▶ [Problem description]
Make an exact transcript of the lines in the data below, starting with the one containing "nose: (153, 96)" and going on through the one containing "left knee: (906, 672)", with both included and the pictures left out.

══ Dataset records ══

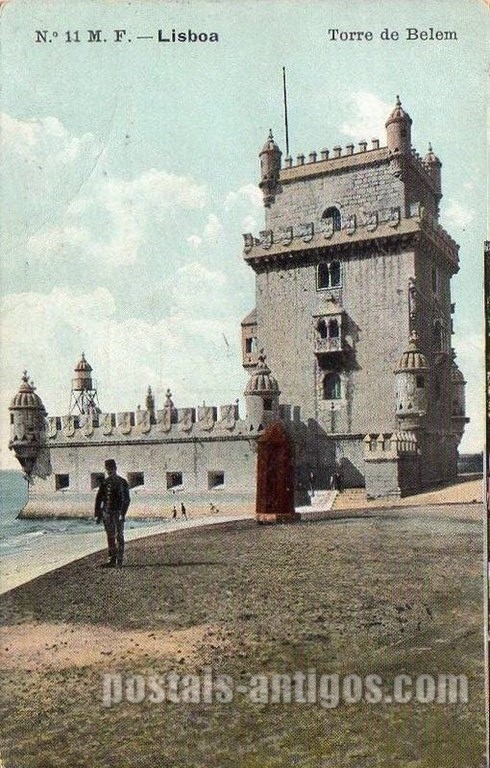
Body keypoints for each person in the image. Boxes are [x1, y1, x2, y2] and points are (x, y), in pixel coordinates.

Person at [95, 459, 130, 568]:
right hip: (107, 513)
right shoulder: (104, 483)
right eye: (108, 469)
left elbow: (127, 500)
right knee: (110, 536)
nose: (110, 471)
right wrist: (98, 515)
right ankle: (112, 559)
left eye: (111, 469)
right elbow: (99, 499)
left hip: (118, 513)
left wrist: (122, 514)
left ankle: (119, 560)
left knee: (119, 536)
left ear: (115, 468)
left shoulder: (122, 482)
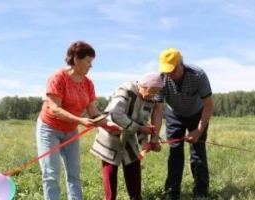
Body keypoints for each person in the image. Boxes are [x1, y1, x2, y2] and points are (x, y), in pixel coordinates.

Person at [35, 41, 103, 200]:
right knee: (51, 174)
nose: (90, 66)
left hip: (71, 131)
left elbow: (93, 110)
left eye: (91, 62)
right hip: (49, 129)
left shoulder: (88, 83)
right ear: (75, 59)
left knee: (74, 173)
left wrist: (109, 124)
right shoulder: (58, 77)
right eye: (88, 61)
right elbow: (55, 109)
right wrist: (80, 120)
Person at [90, 72, 164, 200]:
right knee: (110, 170)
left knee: (133, 166)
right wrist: (139, 128)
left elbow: (142, 122)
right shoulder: (126, 89)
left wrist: (144, 142)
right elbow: (115, 114)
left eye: (156, 92)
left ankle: (136, 197)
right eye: (152, 91)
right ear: (144, 86)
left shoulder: (150, 100)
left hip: (128, 135)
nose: (153, 96)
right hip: (110, 133)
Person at [151, 48, 213, 200]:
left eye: (172, 71)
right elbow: (158, 110)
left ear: (181, 65)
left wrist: (198, 131)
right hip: (174, 115)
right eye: (166, 71)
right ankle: (172, 193)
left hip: (197, 114)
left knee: (198, 154)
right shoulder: (161, 79)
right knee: (174, 153)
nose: (169, 75)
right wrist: (154, 136)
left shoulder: (198, 75)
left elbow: (209, 105)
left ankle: (201, 192)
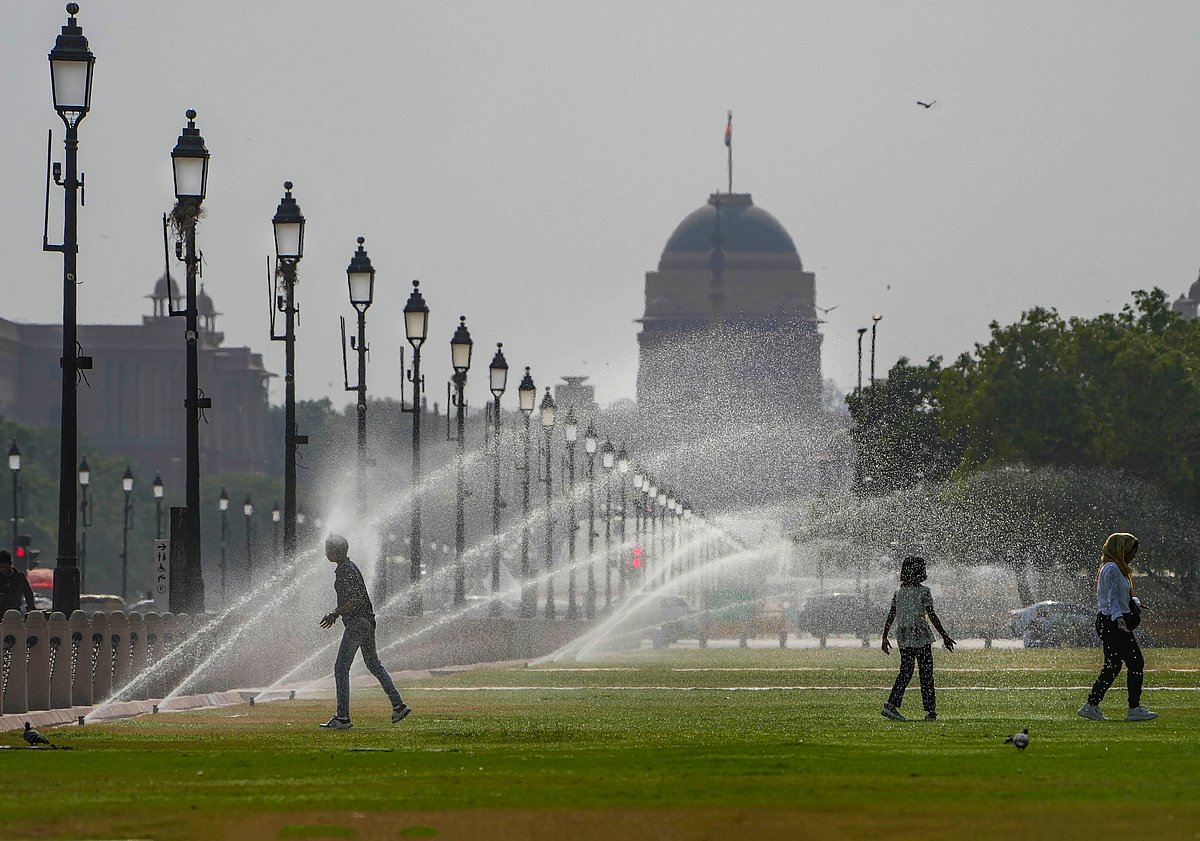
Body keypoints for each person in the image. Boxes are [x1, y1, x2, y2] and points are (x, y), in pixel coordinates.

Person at [318, 534, 412, 730]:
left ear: (336, 551)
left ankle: (342, 718)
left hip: (357, 624)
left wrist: (335, 613)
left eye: (328, 548)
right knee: (374, 664)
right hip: (367, 622)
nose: (326, 552)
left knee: (341, 668)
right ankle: (398, 705)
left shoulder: (345, 571)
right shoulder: (348, 568)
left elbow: (357, 598)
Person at [1078, 532, 1157, 722]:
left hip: (1110, 621)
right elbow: (1112, 598)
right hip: (1113, 623)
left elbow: (1120, 596)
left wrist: (1134, 602)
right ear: (1121, 549)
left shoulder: (1114, 567)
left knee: (1113, 666)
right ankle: (1134, 708)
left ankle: (1091, 705)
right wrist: (1119, 618)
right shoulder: (1112, 568)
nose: (1134, 555)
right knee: (1136, 662)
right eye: (1131, 551)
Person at [880, 556, 955, 721]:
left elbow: (892, 614)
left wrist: (885, 636)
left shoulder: (899, 591)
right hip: (920, 635)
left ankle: (891, 705)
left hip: (904, 636)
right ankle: (930, 712)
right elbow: (932, 615)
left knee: (906, 672)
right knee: (926, 673)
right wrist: (944, 635)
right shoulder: (923, 591)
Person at [0, 549, 37, 613]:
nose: (2, 569)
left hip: (14, 612)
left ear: (10, 564)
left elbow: (28, 594)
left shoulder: (19, 578)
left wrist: (31, 607)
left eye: (4, 567)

═══

▶ [Reply]
nose: (153, 96)
right hip: (110, 133)
Person at [151, 48, 213, 200]:
left eye: (172, 71)
right elbow: (158, 110)
left ear: (181, 65)
left wrist: (198, 131)
right hip: (174, 115)
right eye: (166, 71)
right ankle: (172, 193)
left hip: (197, 114)
left knee: (198, 154)
right shoulder: (161, 79)
right knee: (174, 153)
nose: (169, 75)
right wrist: (154, 136)
left shoulder: (198, 75)
left elbow: (209, 105)
left ankle: (201, 192)
Body keypoints for each person in the image. Boxes are [x1, y1, x2, y2] and points are (x, y), in pixel coordinates.

Person at [318, 534, 412, 730]:
left ear: (336, 551)
left ankle: (342, 718)
left hip: (357, 624)
left wrist: (335, 613)
left eye: (328, 548)
right knee: (374, 664)
right hip: (367, 622)
nose: (326, 552)
left knee: (341, 668)
right ankle: (398, 705)
left shoulder: (345, 571)
right shoulder: (348, 568)
left elbow: (357, 598)
Person at [1078, 532, 1157, 722]:
left hip: (1110, 621)
right elbow: (1112, 598)
right hip: (1113, 623)
left elbow: (1120, 596)
left wrist: (1134, 602)
right ear: (1121, 549)
left shoulder: (1114, 567)
left knee: (1113, 666)
right ankle: (1134, 708)
left ankle: (1091, 705)
right wrist: (1119, 618)
right shoulder: (1112, 568)
nose: (1134, 555)
right knee: (1136, 662)
right eye: (1131, 551)
Person at [880, 556, 955, 721]:
left elbow: (892, 614)
left wrist: (885, 636)
left shoulder: (899, 591)
right hip: (920, 635)
left ankle: (891, 705)
left hip: (904, 636)
right ankle: (930, 712)
right elbow: (932, 615)
left knee: (906, 672)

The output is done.